WORK REQUIRED »
Would you please copy the entries exactly, leaving every picture aside?

Transcribed page contents
BEGIN
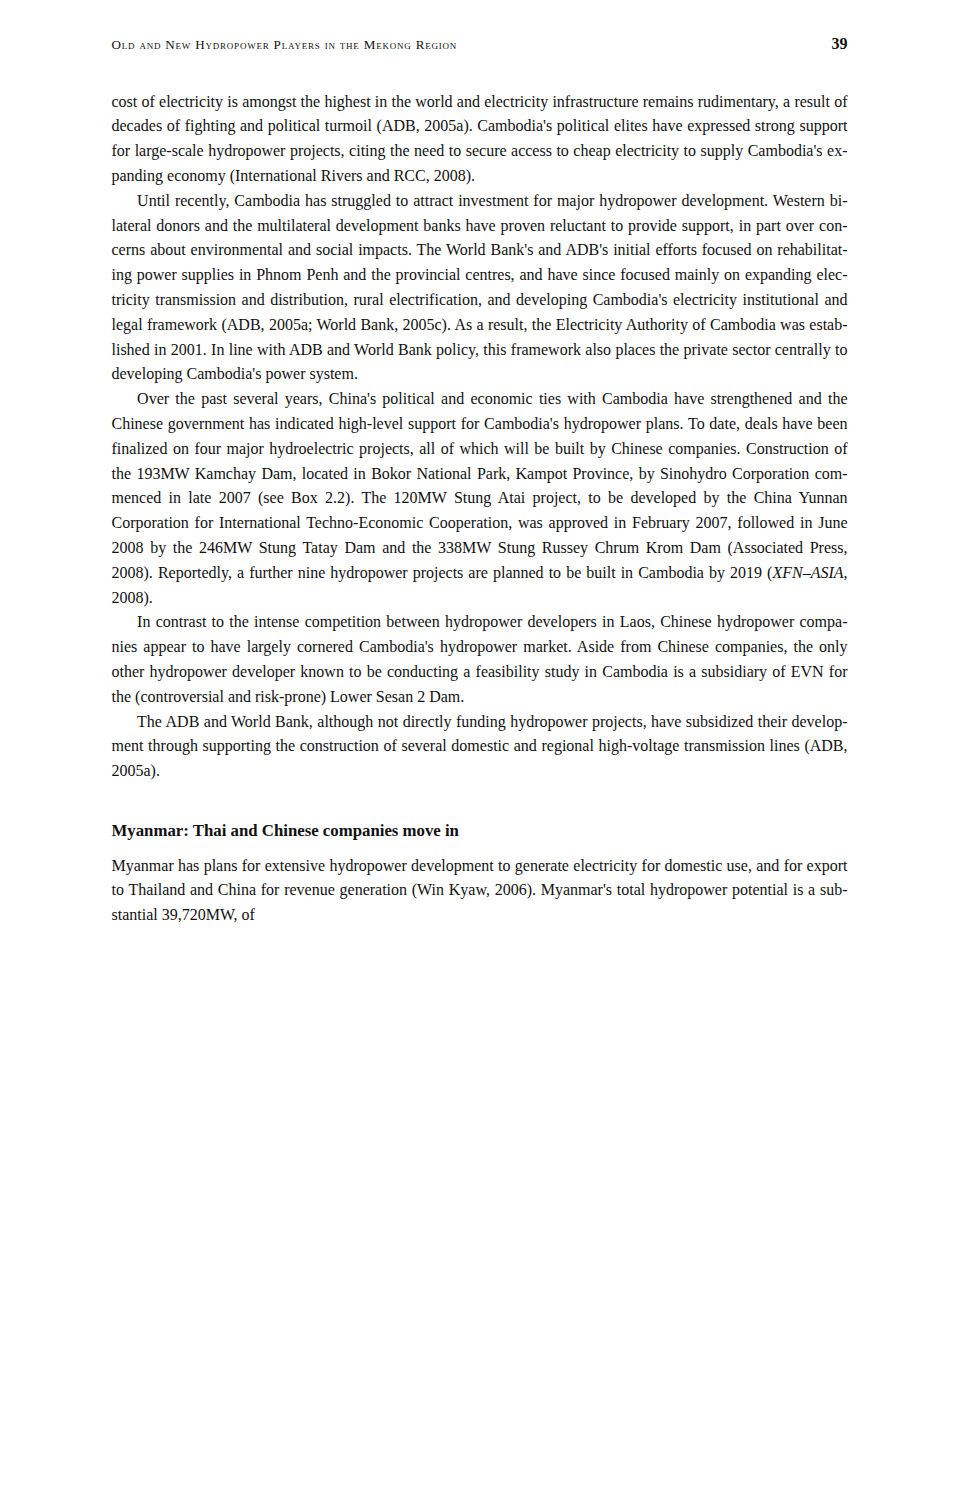Old and New Hydropower Players in the Mekong Region 39
cost of electricity is amongst the highest in the world and electricity infrastructure remains rudimentary, a result of decades of fighting and political turmoil (ADB, 2005a). Cambodia's political elites have expressed strong support for large-scale hydropower projects, citing the need to secure access to cheap electricity to supply Cambodia's expanding economy (International Rivers and RCC, 2008).
Until recently, Cambodia has struggled to attract investment for major hydropower development. Western bilateral donors and the multilateral development banks have proven reluctant to provide support, in part over concerns about environmental and social impacts. The World Bank's and ADB's initial efforts focused on rehabilitating power supplies in Phnom Penh and the provincial centres, and have since focused mainly on expanding electricity transmission and distribution, rural electrification, and developing Cambodia's electricity institutional and legal framework (ADB, 2005a; World Bank, 2005c). As a result, the Electricity Authority of Cambodia was established in 2001. In line with ADB and World Bank policy, this framework also places the private sector centrally to developing Cambodia's power system.
Over the past several years, China's political and economic ties with Cambodia have strengthened and the Chinese government has indicated high-level support for Cambodia's hydropower plans. To date, deals have been finalized on four major hydroelectric projects, all of which will be built by Chinese companies. Construction of the 193MW Kamchay Dam, located in Bokor National Park, Kampot Province, by Sinohydro Corporation commenced in late 2007 (see Box 2.2). The 120MW Stung Atai project, to be developed by the China Yunnan Corporation for International Techno-Economic Cooperation, was approved in February 2007, followed in June 2008 by the 246MW Stung Tatay Dam and the 338MW Stung Russey Chrum Krom Dam (Associated Press, 2008). Reportedly, a further nine hydropower projects are planned to be built in Cambodia by 2019 (XFN–ASIA, 2008).
In contrast to the intense competition between hydropower developers in Laos, Chinese hydropower companies appear to have largely cornered Cambodia's hydropower market. Aside from Chinese companies, the only other hydropower developer known to be conducting a feasibility study in Cambodia is a subsidiary of EVN for the (controversial and risk-prone) Lower Sesan 2 Dam.
The ADB and World Bank, although not directly funding hydropower projects, have subsidized their development through supporting the construction of several domestic and regional high-voltage transmission lines (ADB, 2005a).
Myanmar: Thai and Chinese companies move in
Myanmar has plans for extensive hydropower development to generate electricity for domestic use, and for export to Thailand and China for revenue generation (Win Kyaw, 2006). Myanmar's total hydropower potential is a substantial 39,720MW, of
END
EXPECTED ANSWER »
Old and New Hydropower Players in the Mekong Region 39
cost of electricity is amongst the highest in the world and electricity infrastructure remains rudimentary, a result of decades of fighting and political turmoil (ADB, 2005a). Cambodia's political elites have expressed strong support for large-scale hydropower projects, citing the need to secure access to cheap electricity to supply Cambodia's expanding economy (International Rivers and RCC, 2008).
Until recently, Cambodia has struggled to attract investment for major hydropower development. Western bilateral donors and the multilateral development banks have proven reluctant to provide support, in part over concerns about environmental and social impacts. The World Bank's and ADB's initial efforts focused on rehabilitating power supplies in Phnom Penh and the provincial centres, and have since focused mainly on expanding electricity transmission and distribution, rural electrification, and developing Cambodia's electricity institutional and legal framework (ADB, 2005a; World Bank, 2005c). As a result, the Electricity Authority of Cambodia was established in 2001. In line with ADB and World Bank policy, this framework also places the private sector centrally to developing Cambodia's power system.
Over the past several years, China's political and economic ties with Cambodia have strengthened and the Chinese government has indicated high-level support for Cambodia's hydropower plans. To date, deals have been finalized on four major hydroelectric projects, all of which will be built by Chinese companies. Construction of the 193MW Kamchay Dam, located in Bokor National Park, Kampot Province, by Sinohydro Corporation commenced in late 2007 (see Box 2.2). The 120MW Stung Atai project, to be developed by the China Yunnan Corporation for International Techno-Economic Cooperation, was approved in February 2007, followed in June 2008 by the 246MW Stung Tatay Dam and the 338MW Stung Russey Chrum Krom Dam (Associated Press, 2008). Reportedly, a further nine hydropower projects are planned to be built in Cambodia by 2019 (XFN–ASIA, 2008).
In contrast to the intense competition between hydropower developers in Laos, Chinese hydropower companies appear to have largely cornered Cambodia's hydropower market. Aside from Chinese companies, the only other hydropower developer known to be conducting a feasibility study in Cambodia is a subsidiary of EVN for the (controversial and risk-prone) Lower Sesan 2 Dam.
The ADB and World Bank, although not directly funding hydropower projects, have subsidized their development through supporting the construction of several domestic and regional high-voltage transmission lines (ADB, 2005a).
Myanmar: Thai and Chinese companies move in
Myanmar has plans for extensive hydropower development to generate electricity for domestic use, and for export to Thailand and China for revenue generation (Win Kyaw, 2006). Myanmar's total hydropower potential is a substantial 39,720MW, of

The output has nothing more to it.